# help with accuRIP halftone process print



## jlcanterbury (Jul 26, 2007)

So I have an image in photoshop... I want to try and print the image using 4 color process.

I converted the image to cmyk, and I can hide the channels to view only one at a time, but can't save the image with only one channel showing.

How do i save the image with only one channel in order to send it to accuRIP to print using halftones??


----------



## rrc62 (Jun 2, 2007)

In the channels pallet, hide all but the channel you want to print, then print to the RIP driver. When I do this, I just print with all channels selected and it prints all 4 films. I'm printing to a PS printer and not a RIP, so I don't know if that makes a difference.


----------



## tpitman (Jul 30, 2007)

You can save a copy of the file, then change the copy to multichannel in the Image-Mode menu at the top.

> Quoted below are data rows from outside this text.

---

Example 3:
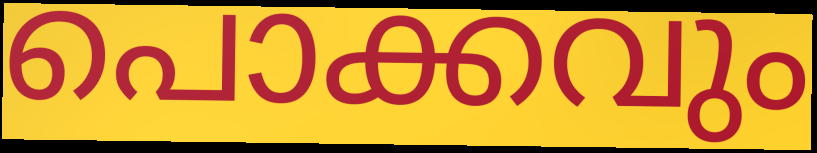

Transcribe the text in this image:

പൊക്കവും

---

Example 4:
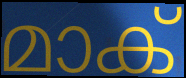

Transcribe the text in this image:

മാക്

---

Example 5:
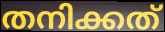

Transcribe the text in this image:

തനിക്കത്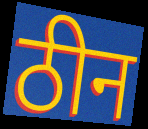
ठीन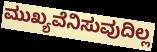
ಮುಖ್ಯವೆನಿಸುವುದಿಲ್ಲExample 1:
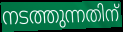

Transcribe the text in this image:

നടത്തുന്നതിന്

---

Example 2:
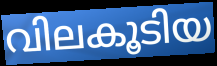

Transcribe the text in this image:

വിലകൂടിയ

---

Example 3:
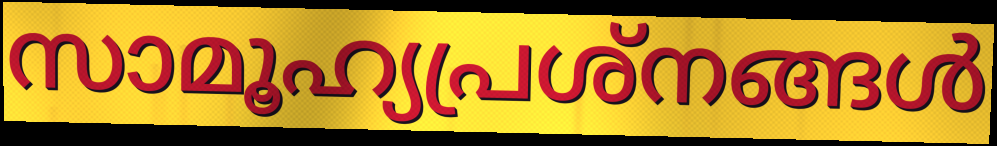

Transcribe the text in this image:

സാമൂഹ്യപ്രശ്നങ്ങൾ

Then in the channels pallet, click the upper right button and select split channels. That will give you 4 separate files in grayscale to print from. You should also be able to print separations out of photoshop to your printer via your rip, and just print each color separately by turning off the other 3 colors before you hit the print button, if that's what you wish to do.


----------



## rrc62 (Jun 2, 2007)

If you just hide channels or print all 4 at the same time you can use the "auto" feature in screen setup and let PS choose optimum angles and frequencies. If you split to 4 separate files, each file will be grayscale and the auto feature will not be available.


----------



## jlcanterbury (Jul 26, 2007)

well I would just print them straight from photoshop, but for some reason when I select the "accurip to epson 1800" driver in photoshop it doesn't print... I don't know how to make it print in accurip from photoshop, so what i am havin g to do is save the file in photoshop, then open it in accurip and print it.

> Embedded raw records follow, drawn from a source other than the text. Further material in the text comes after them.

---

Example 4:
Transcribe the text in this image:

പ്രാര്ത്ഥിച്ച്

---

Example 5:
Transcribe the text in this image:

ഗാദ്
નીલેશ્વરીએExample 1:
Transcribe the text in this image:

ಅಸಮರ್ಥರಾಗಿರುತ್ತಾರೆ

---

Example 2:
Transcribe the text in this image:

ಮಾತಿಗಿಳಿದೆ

I may have gotten it to work... i went to image > apply image, then selected the channel and saved them as four seperate files and printed them... I will burn them and see how it works but i'm not sure if it's right or not.

It seems like there is too much of each color, like too much black on each film it doesn't seem like it will produce the right colors. Do your films look like they would apply too much of each color?


----------



## rrc62 (Jun 2, 2007)

jlcanterbury said:


> It seems like there is too much of each color, like too much black on each film it doesn't seem like it will produce the right colors. Do your films look like they would apply too much of each color?

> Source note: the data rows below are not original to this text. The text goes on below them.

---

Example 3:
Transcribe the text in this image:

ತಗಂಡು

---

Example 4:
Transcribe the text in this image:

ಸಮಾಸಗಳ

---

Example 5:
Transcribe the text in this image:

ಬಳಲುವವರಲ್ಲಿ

It looks that way but it works out fine most of the time. If you do end up with too much ink you can adjust the dot gain to compensate. If you search for posts by Imageit regarding 4 color process, he has a posted a screen shot image of the dot gain profile he uses. I tried the same profile with good results.


----------



## pixelproof (Apr 29, 2008)

Hi guys,

I'm new on this forum.
Just following up on the thread...

Can you use lower LPI from your screen if you print?
and what is the best angle to use?

Thanks,
JER


----------



## tripleogsmalls (Jul 31, 2008)

I just cant flat get accurip to print our image the right orientation. It seems to turn it the wrong way everytime. If you disturb the job your likely to get 30 pages of random code looking printing? Is there some trick to printing to anm epson 3000? I figured it would be pretty universal but we can't seem to get accuripo to work most of the time? Any help would be greatlyt appreciated. Thanks in advance.


----------



## savagecat45 (Jun 17, 2008)

53 lpi is a good start.. you may knock it down to 43 but it'll lose some quality. keep it at a 22.5 angle.


----------